8 Mart Kadın Emekçilerin Mücadele Günüdür
8 Mart Kadınların Uluslararası Birlik, Mücadele ve Dayanışma Günü, hak ve emek mücadelemizde önemli bir tarihtir. Üretimde, sosyal ve siyasi hayatta ismi olmayan kadın döneminden bugüne, yani kadının her alanda öncü ve eşit olduğu bir toplum gerekliliğinin kanıksandığı bir döneme geldik. Ancak kadının eşitsizliği, kadına ayrımcılık, kadının savunmasızlığı tüm dünyada ve ülkemizde devam ediyor. Kadın ve erkeği yasal olarak eşit yapmak, kadını özgür ve eşit kılmıyor. Gitmemiz gereken yol, vermemiz gereken mücadele vardır.
Kurulduğu ilk günden beridir kadın ve erkeklerin yan yana, eşit bireyler olarak mücadele ettikleri Sendikamız eşitlik ve adalet mücadelesini slogan ve bildirilerle değil hak kazanımlarıyla yükseltmektedir. 2019-2021 Tam Zamanlı ve Yarı Zamanlı Akademik Personelin çalışma şartlarını, özlük haklarını kapsayan Toplu İş Sözleşmesi (TİS), zümreler arası eşitsizlikleri gidermek, genel kazanımları yükseltmek ve devamını sağlamak yanında kadın meslektaşlarımızın maruz kaldığı en ağır yükün hafifletilmesini de amaçlamıştır. Yasalarca eşit görünen kadın, bekar veya birliktelikte doğum yapmak ve çocuk yetiştirmek istediğinde savunmasızlığın ve eşitsizliğin gerçeğiyle karşı karşıya kalmaktadır.
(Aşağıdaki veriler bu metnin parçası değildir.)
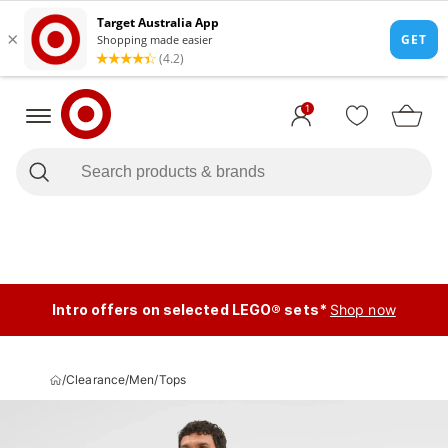
1
Intro offers on selected LEGO® sets*
Shop now
/
Clearance
/
Men
/
Tops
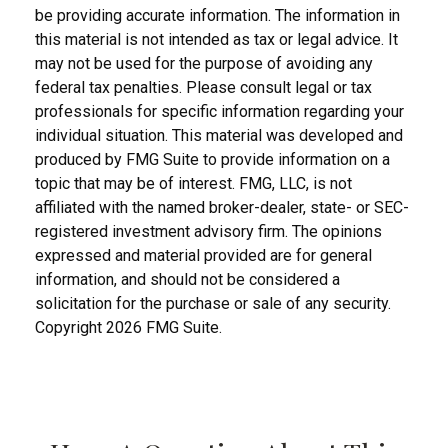
be providing accurate information. The information in
this material is not intended as tax or legal advice. It
may not be used for the purpose of avoiding any
federal tax penalties. Please consult legal or tax
professionals for specific information regarding your
individual situation. This material was developed and
produced by FMG Suite to provide information on a
topic that may be of interest. FMG, LLC, is not
affiliated with the named broker-dealer, state- or SEC-
registered investment advisory firm. The opinions
expressed and material provided are for general
information, and should not be considered a
solicitation for the purchase or sale of any security.
Copyright
2026 FMG Suite.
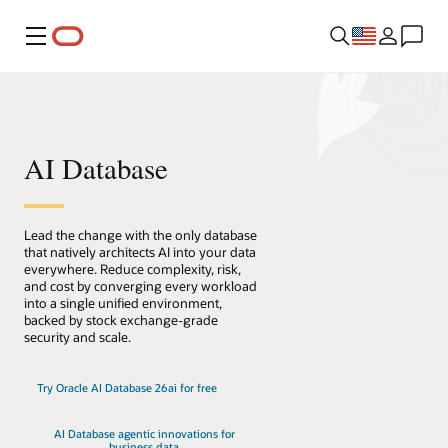
Menu
AI Database
Lead the change with the only database
that natively architects AI into your data
everywhere. Reduce complexity, risk,
and cost by converging every workload
into a single unified environment,
backed by stock exchange-grade
security and scale.
Try Oracle AI Database 26ai for free
AI Database agentic innovations for
business data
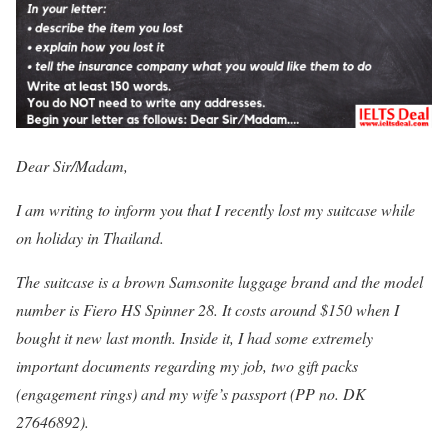
Dear Sir/Madam,
I am writing to inform you that I recently lost my suitcase while
on holiday in Thailand.
The suitcase is a brown Samsonite luggage brand and the model
number is Fiero HS Spinner 28. It costs around $150 when I
bought it new last month. Inside it, I had some extremely
important documents regarding my job, two gift packs
(engagement rings) and my wife’s passport (PP no. DK
27646892).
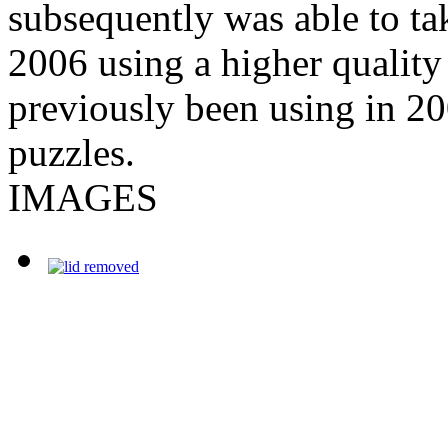
subsequently was able to tak
2006 using a higher quality
previously been using in 20
puzzles.
IMAGES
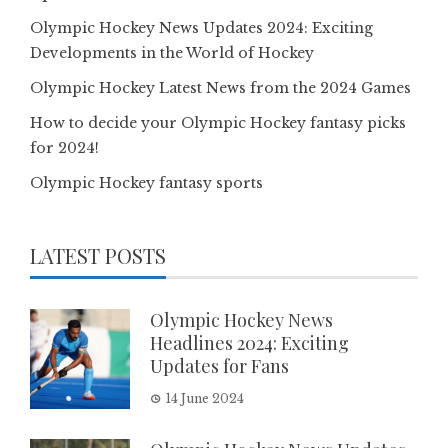
Olympic Hockey News Updates 2024: Exciting
Developments in the World of Hockey
Olympic Hockey Latest News from the 2024 Games
How to decide your Olympic Hockey fantasy picks
for 2024!
Olympic Hockey fantasy sports
LATEST POSTS
Olympic Hockey News
Headlines 2024: Exciting
Updates for Fans
14 June 2024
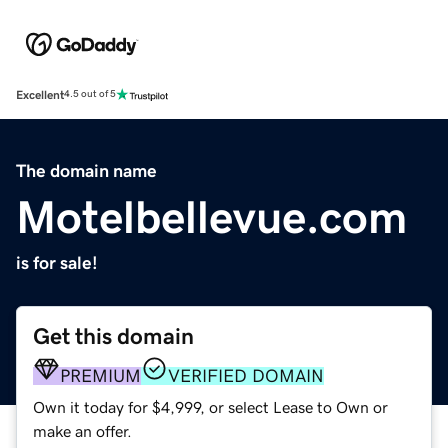
Excellent
4.5 out of 5
The domain name
Motelbellevue.com
is for sale!
Get this domain
PREMIUM
VERIFIED DOMAIN
Own it today for $4,999, or select Lease to Own or
make an offer.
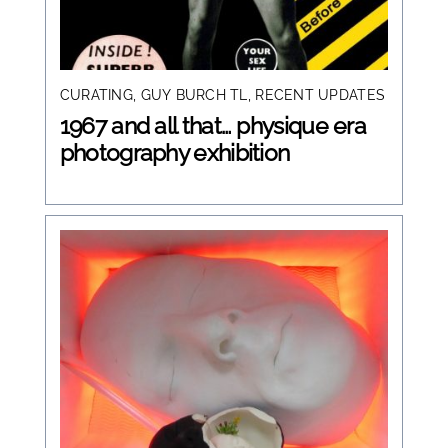
CURATING
,
GUY BURCH TL
,
RECENT UPDATES
1967 and all that… physique era
photography exhibition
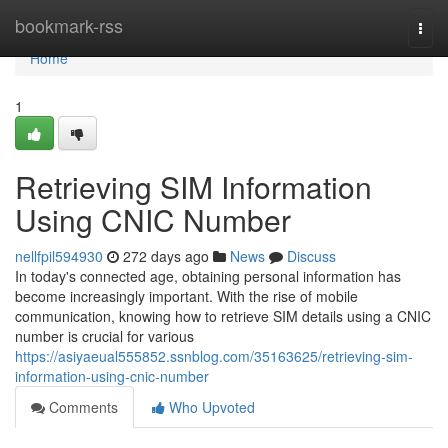
Home
bookmark-rss
Togg
navi
Home
1
Retrieving SIM Information
Using CNIC Number
nellfpil594930
272 days ago
News
Discuss
In today's connected age, obtaining personal information has
become increasingly important. With the rise of mobile
communication, knowing how to retrieve SIM details using a CNIC
number is crucial for various
https://asiyaeual555852.ssnblog.com/35163625/retrieving-sim-
information-using-cnic-number
Comments
Who Upvoted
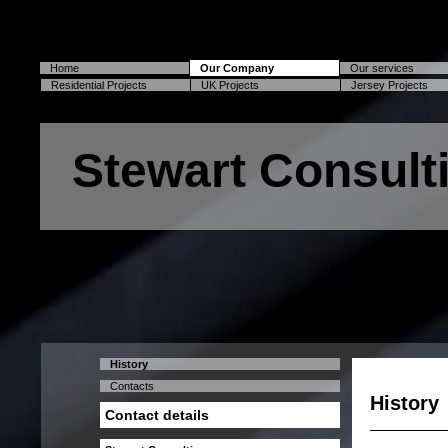
Home
Our Company
Our services
Residential Projects
UK Projects
Jersey Projects
Stewart Consult
History
Contacts
History
Contact details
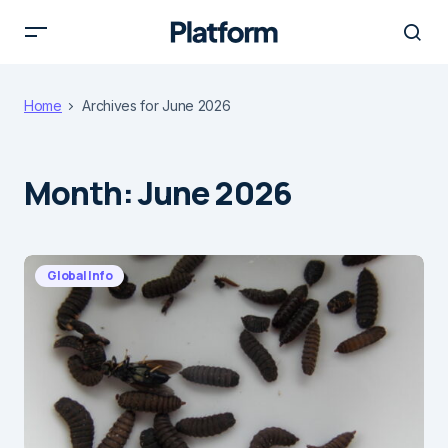
Home
Archives for June 2026
Month:
June 2026
Global Info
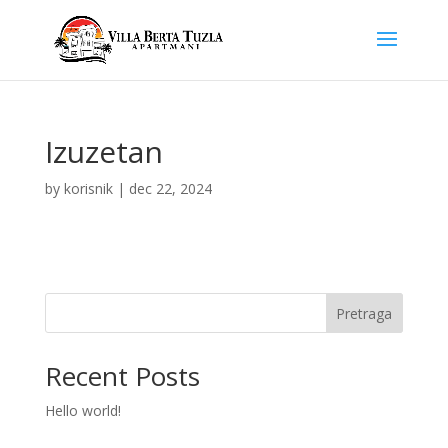
Izuzetan
by
korisnik
|
dec 22, 2024
Pretraga
Recent Posts
Hello world!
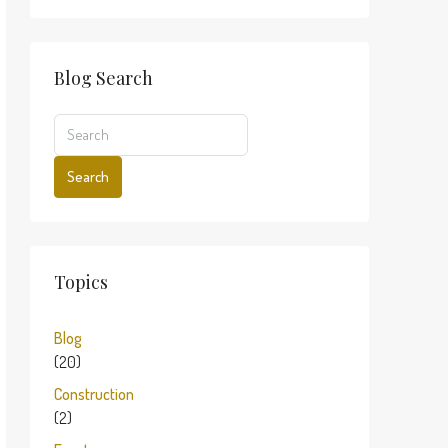
Blog Search
Search
Topics
Blog
(20)
Construction
(2)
Çalışma Yasası’nın parçası olan akademik personel için toplu sözleşme, ülkemizin tarihinde ilk kez bekar anne kavramını kullanan hukuk metni olmuştur. Sözleşme, bekar anneye ciddi bir destek öngörerek eşitsizliği giderme yolunda adım atmıştır. Bunun yanında doğum yapan annelerin hakları ilerletilmiş, yeni baba olan akademik personelin durumu da dikkate alınmıştır. Bu kazanımlar, yürümemiz gereken yolu çizmektedir. Önemi, bir başlangıç noktası olmaları açısından büyüktür.
Savaşların, kapitalizmin ağır yükünü kadınlar çeker. Peki pandeminin? Pandeminin en ağır yükü de kadınların omuzlarındadır. Eğitimci kadınlar ise küresel krizin ve pandeminin en ezilen emekçileri olmuşlardır. Bu dönemde sendikamızın üyelerine yaptığı yardımların önemli bir kısmı kadın meslektaşlarımıza ve öğrencilerimize yönlendirilmiştir. Bekar anneler, yardımsız kalan kadın öğrenciler ilk yardıma koştuklarımız oldu.
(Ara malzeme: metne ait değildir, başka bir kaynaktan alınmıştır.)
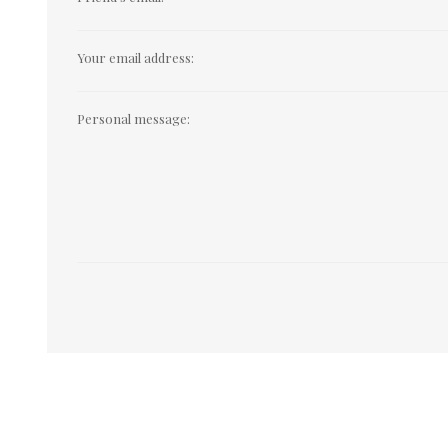
Your email address:
Personal message:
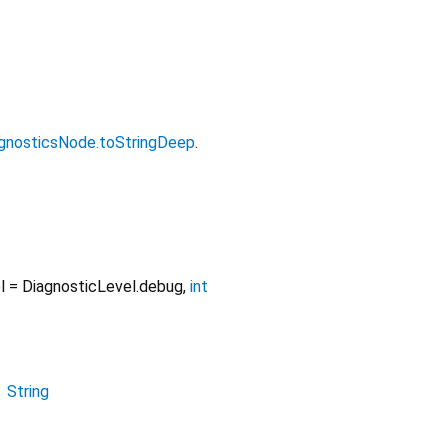
gnosticsNode.toStringDeep
.
l
=
DiagnosticLevel.debug
,
int
→
String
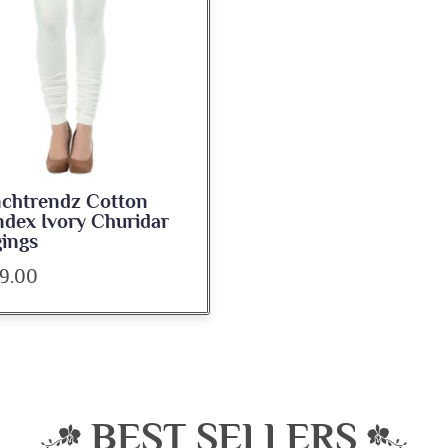
nchtrendz Cotton
dex Ivory Churidar
ings
9.00
BEST SELLERS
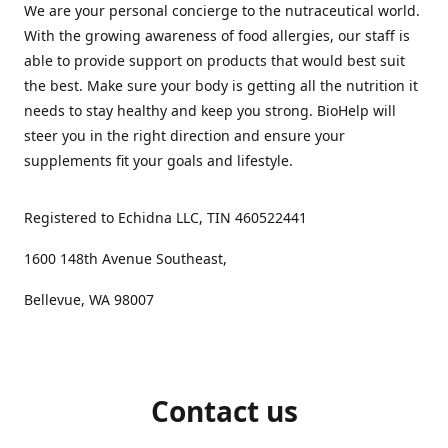
We are your personal concierge to the nutraceutical world.
With the growing awareness of food allergies, our staff is
able to provide support on products that would best suit
the best. Make sure your body is getting all the nutrition it
needs to stay healthy and keep you strong. BioHelp will
steer you in the right direction and ensure your
supplements fit your goals and lifestyle.
Registered to Echidna LLC, TIN 460522441
1600 148th Avenue Southeast,
Bellevue, WA 98007
Contact us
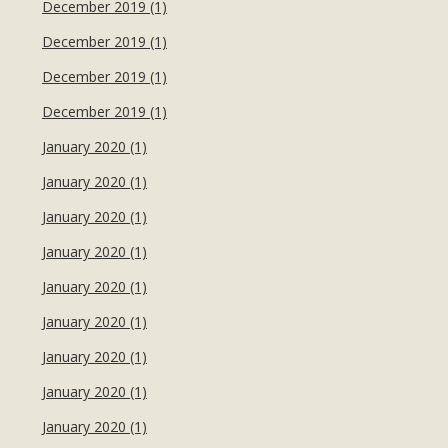
December 2019 (1)
December 2019 (1)
December 2019 (1)
December 2019 (1)
January 2020 (1)
January 2020 (1)
January 2020 (1)
January 2020 (1)
January 2020 (1)
January 2020 (1)
January 2020 (1)
January 2020 (1)
January 2020 (1)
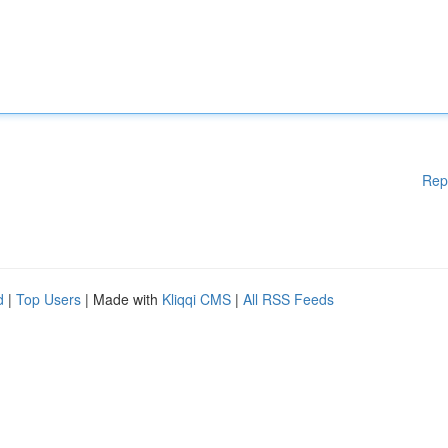
Rep
d
|
Top Users
| Made with
Kliqqi CMS
|
All RSS Feeds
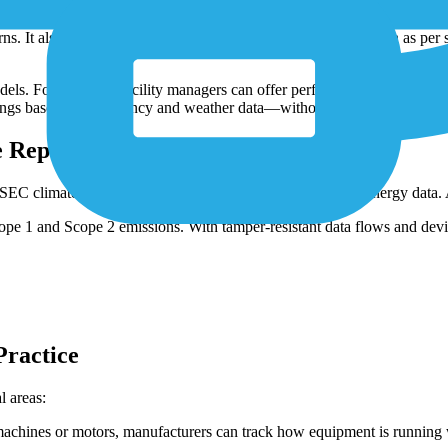
or production lines—they provide the data needed for direct performan
 It also enables more precise allocation of energy costs, such as per s
ls. For example, facility managers can offer performance-based energy 
ings based on occupancy and weather data—without installing entirely n
 Reporting
climate disclosure rules—require granular, verifiable energy data. Ag
e 1 and Scope 2 emissions. With tamper-resistant data flows and device
Practice
l areas:
machines or motors, manufacturers can track how equipment is running 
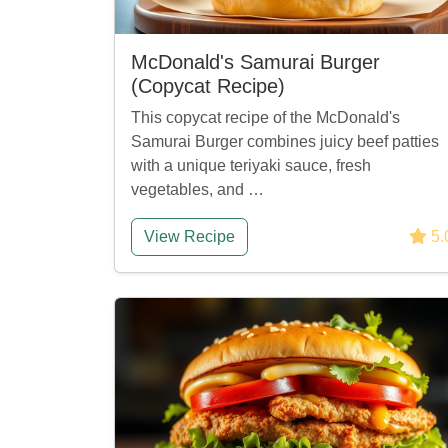
McDonald's Samurai Burger
(Copycat Recipe)
This copycat recipe of the McDonald's
Samurai Burger combines juicy beef patties
with a unique teriyaki sauce, fresh
vegetables, and …
View Recipe
5.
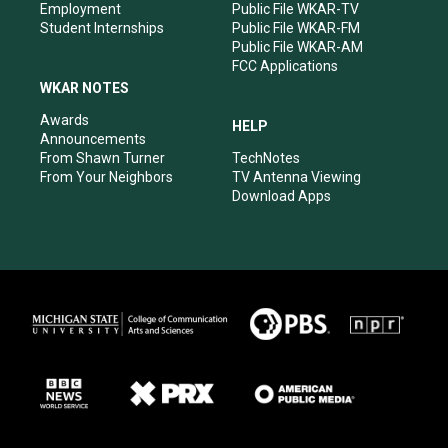
Employment
Public File WKAR-TV
Student Internships
Public File WKAR-FM
Public File WKAR-AM
FCC Applications
WKAR NOTES
Awards
HELP
Announcements
From Shawn Turner
TechNotes
From Your Neighbors
TV Antenna Viewing
Download Apps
Pandemi döneminde ülkede en fazla yardımda bulunan kuruluşların başında gelen DAÜ-SEN’in üniversite içinde ve dışındaki üyelerimize ve öğrencilerimize, topluma, çevreye ve hayvanlara yönelik tüm duyarlılık projelerinde görev alanlar arasında kadın meslektaşlarımız ya öncü olmuşlardır ya da kadın yoldaşlarımız tümden bu projeleri kendileri yürütmüştür. Sendikamıza öğrencilerle, işçilerle, meslektaşlarımızla ilgili yardım taleplerinin neredeyse tümü kadın meslektaşlarımızdan gelmiştir. Pandeminin ilk aylarında, tüm dünyada ve ülkemizde korku ve panik hakimken üniversitemizin Yönetim Kurulu’nda kadın meslektaşlarımız öncü, yönlendirici olmuşlardır. Bu ise kadın ve erkeğin eşit, mücadelede omuz omuza olacağı tüm alanlarda başarının habercisidir. Sendikamızın kadın meslektaşlarımızın öncü rolüyle ilgili tecrübesini Eğitim Enternasyonali’nin tüm kıtalardaki örgütlerinin mensubu eğitim sendikaları da yaşamışlardır. Bolivya’dan İspanya’ya, Türkiye’den Angola’ya,
Meksika’dan Bangladeş’e kadar, eğitimde ve sağlıkta, hayatın tüm alanlarında en önde kadınlar yer almıştır.
Pandemi sonrası da kadınlar ve erkekler eğitimde başta olmak üzere yaraları birlikte kapatacaklardır.
Yaşasın kadın ve erkeklerin emek mücadelesi!
Yaşasın eşitlik ve adalet mücadelemiz!